The cumulative effect of these issues, which are often interrelated, is an environment in which women in computational materials research, and many other fields, receive fewer citations, fewer grants and awards, fewer networking opportunities, disproportionate workloads, and evaluations and recommendations that comment on their gender and family commitments instead of solely focusing on their work.

And that has a big impact: Not only do women leave computational materials research at rates much higher than male counterparts, but fewer women join the field—with female participation stagnating for decades. By some estimates, if women continue to enter chemical engineering, including computational research, at the current rate, they won’t reach parity with men in the foreseeable future, as the proportion of undergraduate degrees awarded in the field has remained stagnant since the early 1990s.

Cersonsky says that while the paper highlights these issues, it also has a positive bent, including many recommendations and input from prominent women in the discipline. “A lot of things have changed for women in the field,” she says. “But we can’t ignore that there are still measurable inequities and unequal treatment, and societal effects and secondary effects that make our field inhospitable to women. And we need to fix these things.”

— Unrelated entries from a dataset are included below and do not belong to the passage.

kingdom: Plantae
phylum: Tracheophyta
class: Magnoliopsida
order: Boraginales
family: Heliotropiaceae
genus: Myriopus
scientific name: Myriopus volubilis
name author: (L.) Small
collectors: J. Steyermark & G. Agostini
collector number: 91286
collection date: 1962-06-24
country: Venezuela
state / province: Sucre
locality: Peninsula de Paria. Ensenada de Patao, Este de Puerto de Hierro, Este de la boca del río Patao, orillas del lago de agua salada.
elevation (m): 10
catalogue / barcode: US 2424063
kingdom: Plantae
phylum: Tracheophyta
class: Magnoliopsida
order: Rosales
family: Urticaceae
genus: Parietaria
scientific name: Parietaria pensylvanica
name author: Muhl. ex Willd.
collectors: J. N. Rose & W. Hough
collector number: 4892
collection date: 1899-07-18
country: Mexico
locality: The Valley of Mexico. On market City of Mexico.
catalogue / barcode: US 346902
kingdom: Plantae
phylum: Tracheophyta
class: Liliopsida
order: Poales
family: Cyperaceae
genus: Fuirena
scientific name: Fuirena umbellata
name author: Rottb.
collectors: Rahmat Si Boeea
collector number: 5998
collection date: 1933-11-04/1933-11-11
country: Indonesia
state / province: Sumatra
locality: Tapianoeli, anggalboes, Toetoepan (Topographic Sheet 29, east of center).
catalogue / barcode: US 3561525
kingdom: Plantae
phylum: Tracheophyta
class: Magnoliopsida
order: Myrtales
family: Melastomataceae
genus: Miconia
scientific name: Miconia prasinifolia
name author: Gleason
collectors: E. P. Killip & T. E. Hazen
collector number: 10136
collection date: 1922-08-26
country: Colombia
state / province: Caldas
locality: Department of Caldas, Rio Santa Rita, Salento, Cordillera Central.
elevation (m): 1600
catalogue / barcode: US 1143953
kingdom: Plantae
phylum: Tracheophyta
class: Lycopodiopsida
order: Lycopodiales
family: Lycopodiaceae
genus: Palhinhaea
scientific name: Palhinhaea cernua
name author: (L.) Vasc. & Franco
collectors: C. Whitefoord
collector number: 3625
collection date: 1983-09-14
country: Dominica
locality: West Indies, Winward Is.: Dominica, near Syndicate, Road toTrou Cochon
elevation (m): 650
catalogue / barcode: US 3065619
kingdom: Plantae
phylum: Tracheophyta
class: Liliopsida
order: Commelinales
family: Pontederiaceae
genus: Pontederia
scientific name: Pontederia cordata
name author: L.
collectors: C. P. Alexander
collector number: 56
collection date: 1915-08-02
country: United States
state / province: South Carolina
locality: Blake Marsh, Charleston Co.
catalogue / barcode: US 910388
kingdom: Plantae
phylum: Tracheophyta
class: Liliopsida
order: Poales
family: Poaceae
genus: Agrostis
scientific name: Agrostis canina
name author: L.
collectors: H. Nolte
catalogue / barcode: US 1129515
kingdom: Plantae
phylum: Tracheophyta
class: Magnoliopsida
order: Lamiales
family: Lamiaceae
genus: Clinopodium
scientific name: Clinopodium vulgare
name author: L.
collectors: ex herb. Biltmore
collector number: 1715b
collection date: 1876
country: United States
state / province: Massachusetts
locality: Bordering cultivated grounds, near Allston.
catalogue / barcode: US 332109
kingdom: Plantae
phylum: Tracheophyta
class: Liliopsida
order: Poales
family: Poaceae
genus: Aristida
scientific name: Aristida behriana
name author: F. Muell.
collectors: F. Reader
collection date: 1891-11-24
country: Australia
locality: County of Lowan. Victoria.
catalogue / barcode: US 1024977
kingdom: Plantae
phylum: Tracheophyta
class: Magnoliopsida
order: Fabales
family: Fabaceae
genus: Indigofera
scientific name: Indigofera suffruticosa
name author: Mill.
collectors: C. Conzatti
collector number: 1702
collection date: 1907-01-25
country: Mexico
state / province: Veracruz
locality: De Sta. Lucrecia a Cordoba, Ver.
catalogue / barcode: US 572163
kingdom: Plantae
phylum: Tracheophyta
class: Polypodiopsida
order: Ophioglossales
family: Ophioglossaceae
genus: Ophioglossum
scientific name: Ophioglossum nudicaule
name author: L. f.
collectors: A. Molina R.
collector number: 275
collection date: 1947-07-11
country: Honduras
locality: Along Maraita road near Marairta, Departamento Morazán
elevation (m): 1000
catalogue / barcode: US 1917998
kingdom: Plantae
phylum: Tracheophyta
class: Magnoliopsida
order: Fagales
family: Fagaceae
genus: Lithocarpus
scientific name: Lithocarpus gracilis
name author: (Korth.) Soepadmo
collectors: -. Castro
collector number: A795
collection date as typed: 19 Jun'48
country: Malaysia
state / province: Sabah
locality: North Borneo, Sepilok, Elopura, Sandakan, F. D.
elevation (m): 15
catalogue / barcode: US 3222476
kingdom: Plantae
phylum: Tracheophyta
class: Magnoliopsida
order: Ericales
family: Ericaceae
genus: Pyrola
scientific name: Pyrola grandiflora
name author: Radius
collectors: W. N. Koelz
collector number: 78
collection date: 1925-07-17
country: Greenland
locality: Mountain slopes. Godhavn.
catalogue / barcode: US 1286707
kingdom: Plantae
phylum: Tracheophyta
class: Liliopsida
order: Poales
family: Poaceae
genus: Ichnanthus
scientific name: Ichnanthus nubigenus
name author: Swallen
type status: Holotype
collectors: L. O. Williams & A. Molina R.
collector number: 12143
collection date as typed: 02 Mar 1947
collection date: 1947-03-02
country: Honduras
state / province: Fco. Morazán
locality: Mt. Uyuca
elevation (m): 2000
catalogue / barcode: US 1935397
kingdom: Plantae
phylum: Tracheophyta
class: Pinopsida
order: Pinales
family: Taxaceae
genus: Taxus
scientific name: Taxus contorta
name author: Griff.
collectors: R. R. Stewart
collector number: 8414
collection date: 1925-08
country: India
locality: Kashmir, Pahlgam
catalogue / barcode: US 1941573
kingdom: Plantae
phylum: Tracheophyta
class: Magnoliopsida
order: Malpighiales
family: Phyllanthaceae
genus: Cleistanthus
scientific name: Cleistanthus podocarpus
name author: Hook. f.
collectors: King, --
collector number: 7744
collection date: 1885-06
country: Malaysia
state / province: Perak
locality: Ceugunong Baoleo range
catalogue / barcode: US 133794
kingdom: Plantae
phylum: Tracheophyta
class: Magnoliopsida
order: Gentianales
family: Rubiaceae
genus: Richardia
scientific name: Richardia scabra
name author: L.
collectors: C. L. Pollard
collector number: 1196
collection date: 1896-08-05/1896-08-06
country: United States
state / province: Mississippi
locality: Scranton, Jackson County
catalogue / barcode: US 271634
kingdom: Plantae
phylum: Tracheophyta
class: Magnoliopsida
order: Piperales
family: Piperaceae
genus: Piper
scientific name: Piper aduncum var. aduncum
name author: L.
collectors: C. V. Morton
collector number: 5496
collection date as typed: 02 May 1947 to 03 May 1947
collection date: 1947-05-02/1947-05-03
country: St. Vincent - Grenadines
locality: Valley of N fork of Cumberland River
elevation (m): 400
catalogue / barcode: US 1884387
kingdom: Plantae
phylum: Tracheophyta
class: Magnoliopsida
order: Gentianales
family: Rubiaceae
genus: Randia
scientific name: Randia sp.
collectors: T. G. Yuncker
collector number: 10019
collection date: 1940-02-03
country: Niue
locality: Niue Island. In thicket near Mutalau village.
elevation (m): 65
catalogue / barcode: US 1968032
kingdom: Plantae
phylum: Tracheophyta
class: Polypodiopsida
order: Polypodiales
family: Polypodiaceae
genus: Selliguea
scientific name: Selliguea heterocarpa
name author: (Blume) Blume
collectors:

The researchers’ suggestions include creating a database of female and underrepresented computational scientists to diversify speaker lists and amplify these researchers as role models to future generations. The team also emphasize the importance of mentorship, both formal and informal, in the research community. Continued reformation of funding and research metrics would also help address unconscious bias. One potential reform is the inclusion of citation diversity statements in papers, which would help authors examine their citation practices. Finally, they emphasize that caregiving should be rebranded as not solely affecting women, and institutions should encourage parents of all genders to utilize professional flexibility and parental leave, without stigma.

Cersonsky says these recommendations are a start. But much of the change needs to take place at a higher level. “Really, one of our big audiences is institutions,” she says. “A lot of this change has to come from institutions in terms of initiatives like hiring, funding and those types of things.”

Change also needs to take place at the societal level to fix the “leaky pipeline” in which girls with an aptitude for the sciences drift away from those fields due to societal expectations and bias as they reach higher levels of education.

In the meantime, Cersonsky says she wants to give women who have chosen science reasons to hope. “We want to make sure that women in departments where they might not have female colleagues, or departments where they are siloed because they’re a woman, know that there’s a community of other women out there who care and are feeling the same things. And that are trying to push our community forward,” she says.